2025: The Year We Learned What AI Actually Needs
December 17, 2025 • 6 min read • By Damir Tomicic, Chief Strategy Officer
A year-end reflection on real AI breakthroughs in events.
On May 26th in Düsseldorf, three thousand professionals started arriving for three simultaneous conferences. By mid-morning, every single person had their badge.
And the result of everything we got wrong first.
The Mistake
We spent the first months of 2025 convinced that more data would make our AI smarter. More attendee interactions, more session feedback, more sponsor engagement metrics. Feed the machine everything, and intelligence would emerge.
It didn’t work that way. More data didn’t break the system. It made it slightly worse. Our matching algorithms surfaced connections that looked statistically significant but felt random to actual humans. “You both attended a session on Kubernetes” is not a business relationship. The system wasn’t failing. It just wasn’t improving.
The Fix
The breakthrough came when we stopped asking “what data do we have?” and started asking “what data actually matters?”
We curated. We weighted. We built infrastructure for capturing the signals that indicate genuine business intent. Which interactions matter? Which session combinations suggest complementary expertise? Which connections lead to actual conversations, not polite badge scans?
We called the result Event Intelligence Cloud. Now the answers get better with more curated data. Not worse. Not the same. Better. That distinction took us most of the year to understand.
What We Found in Barcelona
IBTM World. November. Twelve thousand event professionals. I presented AI-powered business matchmaking on the BEFuture stage, expecting the usual questions. Is this real? When will it be ready? How much does it cost?
That’s not what I got. People weren’t skeptical. They were something more complicated. Excited. Confused. Scared. Looking for guidance.
The excitement made sense. AI transformation has been promised for years, and now it’s arriving. Real tools, real results. The confusion made sense too. Every vendor claims AI capabilities. How do you evaluate what’s real versus what’s PowerPoint fantasy? But the fear caught me off guard. Not fear of being replaced. Fear of falling behind. Fear of making the wrong technology bet. Fear of explaining to leadership why competitors seem to be moving faster.

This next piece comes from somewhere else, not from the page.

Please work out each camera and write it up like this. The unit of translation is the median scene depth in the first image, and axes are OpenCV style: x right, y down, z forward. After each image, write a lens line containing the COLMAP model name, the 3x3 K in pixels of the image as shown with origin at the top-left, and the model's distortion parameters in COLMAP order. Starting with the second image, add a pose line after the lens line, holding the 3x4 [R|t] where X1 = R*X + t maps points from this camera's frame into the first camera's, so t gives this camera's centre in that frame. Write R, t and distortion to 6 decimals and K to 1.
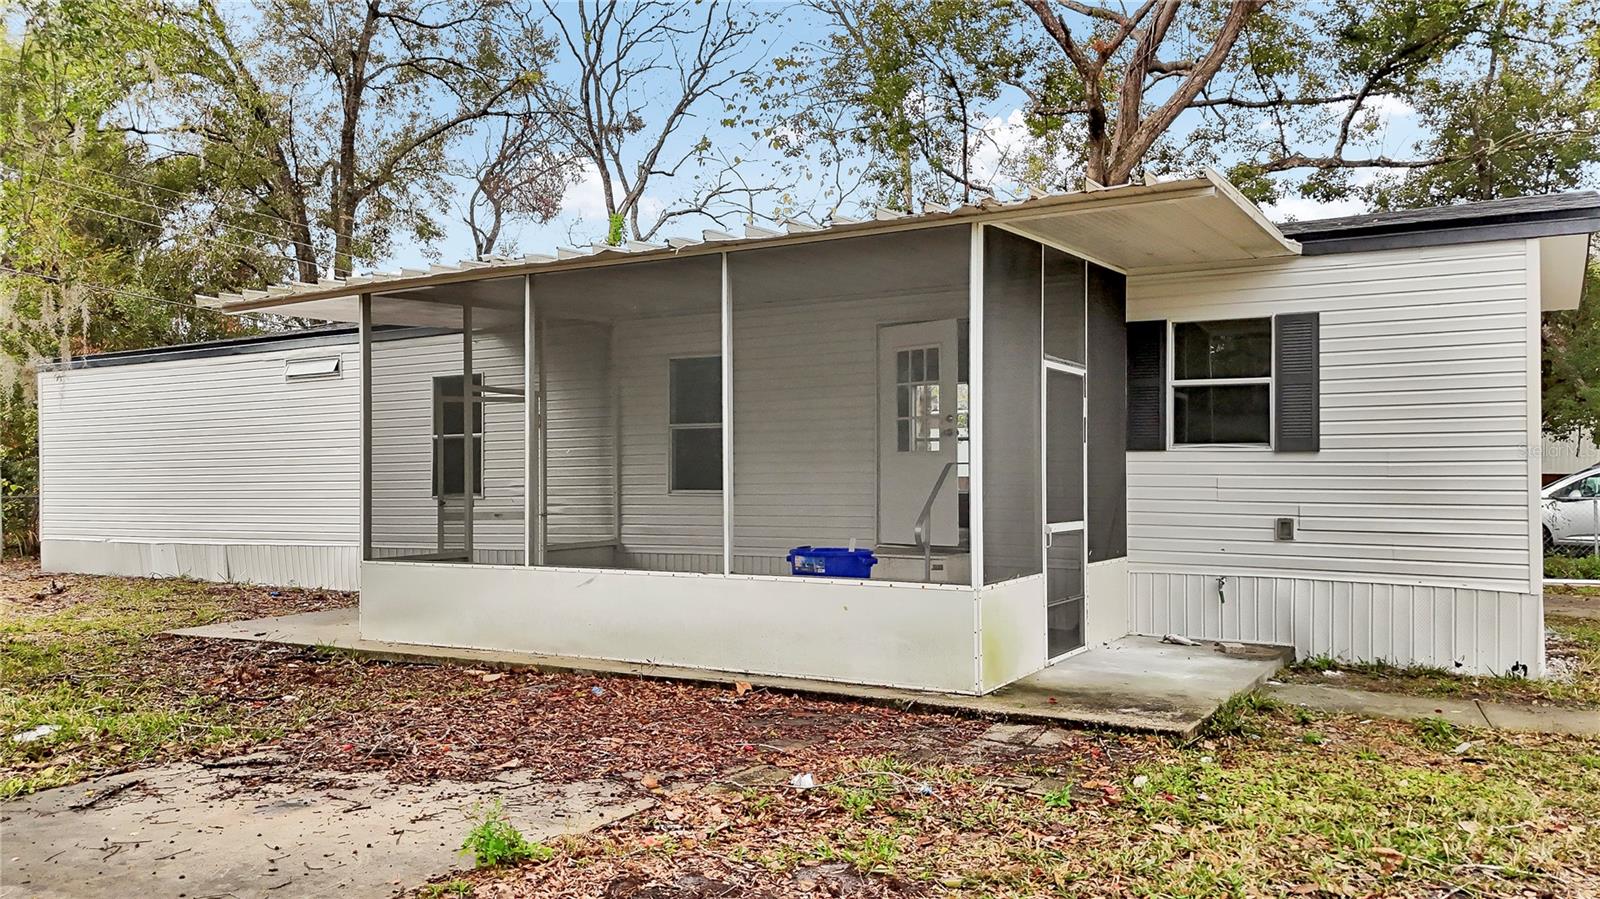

I walked away thinking: this industry doesn’t need another vendor pitch. It needs somewhere to get real answers.
Why We Built inControl
The event industry has a knowledge problem. Not a shortage of information. A shortage of useful conversation. Vendor content everywhere. Practical wisdom nowhere.

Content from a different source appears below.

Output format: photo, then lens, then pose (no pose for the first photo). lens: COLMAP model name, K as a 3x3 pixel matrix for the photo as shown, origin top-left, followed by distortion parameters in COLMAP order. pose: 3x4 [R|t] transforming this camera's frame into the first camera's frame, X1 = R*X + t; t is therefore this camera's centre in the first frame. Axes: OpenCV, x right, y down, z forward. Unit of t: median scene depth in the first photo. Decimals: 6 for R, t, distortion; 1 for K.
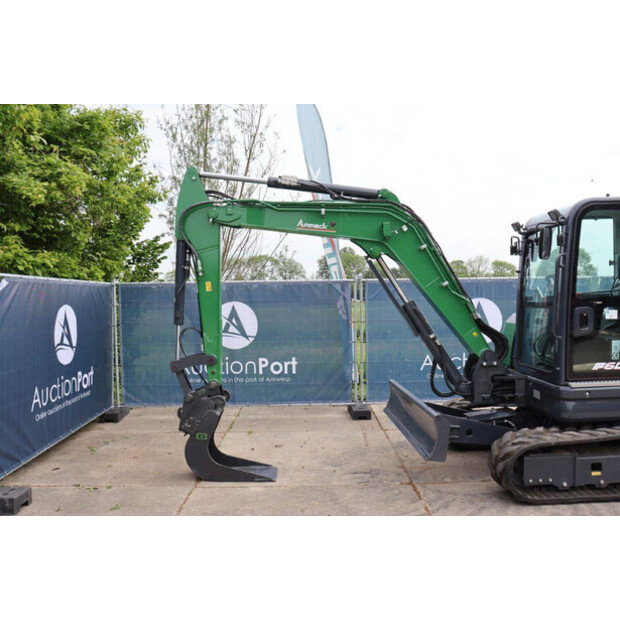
lens RADIAL K [[544.1, 0, 310.0], [0, 544.1, 310.0], [0, 0, 1]] dist [-0.160770, 0.166608]
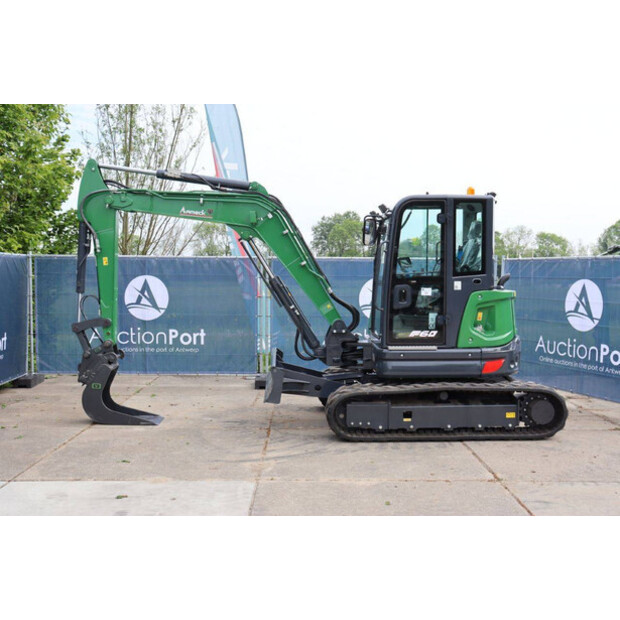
lens RADIAL K [[705.5, 0, 310.0], [0, 705.5, 310.0], [0, 0, 1]] dist [-0.038337, 0.022002]
pose [[0.999729, 0.022824, 0.004668, 0.255777], [-0.022941, 0.999377, 0.026821, 0.012043], [-0.004053, -0.026921, 0.999629, -0.549162]]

We launched inControl this year. A printed and online magazine, webinars, and now a community for event professionals who want real answers about what’s working and what isn’t. In December, we hosted the first inControl MeetUp. Prof. Stefan Luppold, Adis Jugo, and I discussed AI in events. Not theory. What helps today, what’s still hype, and where you should be cautious.
This leads to inControl Summit in June 2026 in Düsseldorf. Three hundred attendees. Three tracks: Experiences, Intelligence, Automation. Small by design. The kind of event we’d want to attend ourselves.
The Shift
We made a decision in 2025: product comes first.
We brought on Vanja as Chief Product Officer, an experienced leader who’s shaped platforms before. Four more experts joined across marketing, business development, customer success, and engineering. Not to grow headcount. To sharpen focus.
Three team members now hold Microsoft MVP recognition for Azure and AI Platform. That’s credibility earned from peers, not printed on marketing slides.
Event Intelligence Cloud wasn’t built by engineers working from requirements documents. It was built by people who’ve stood in registration halls when systems crash, felt the frustration of technology that doesn’t understand the actual job, and decided to fix it.
2026
The thesis we’re betting on: AI in events should make humans more effective, not replace the human moments that make events worth attending.
The industry is ready to move. The question is whether it gets guidance or more noise.
Damir Tomicic
Chief Strategy Officer, run.events
Recap
2025 taught us that more data doesn't automatically mean smarter AI. The breakthrough came from understanding which data actually matters. Event Intelligence Cloud represents this shift – AI that gets better with curated, meaningful data rather than just more data. The industry is ready for real AI implementation, not just hype.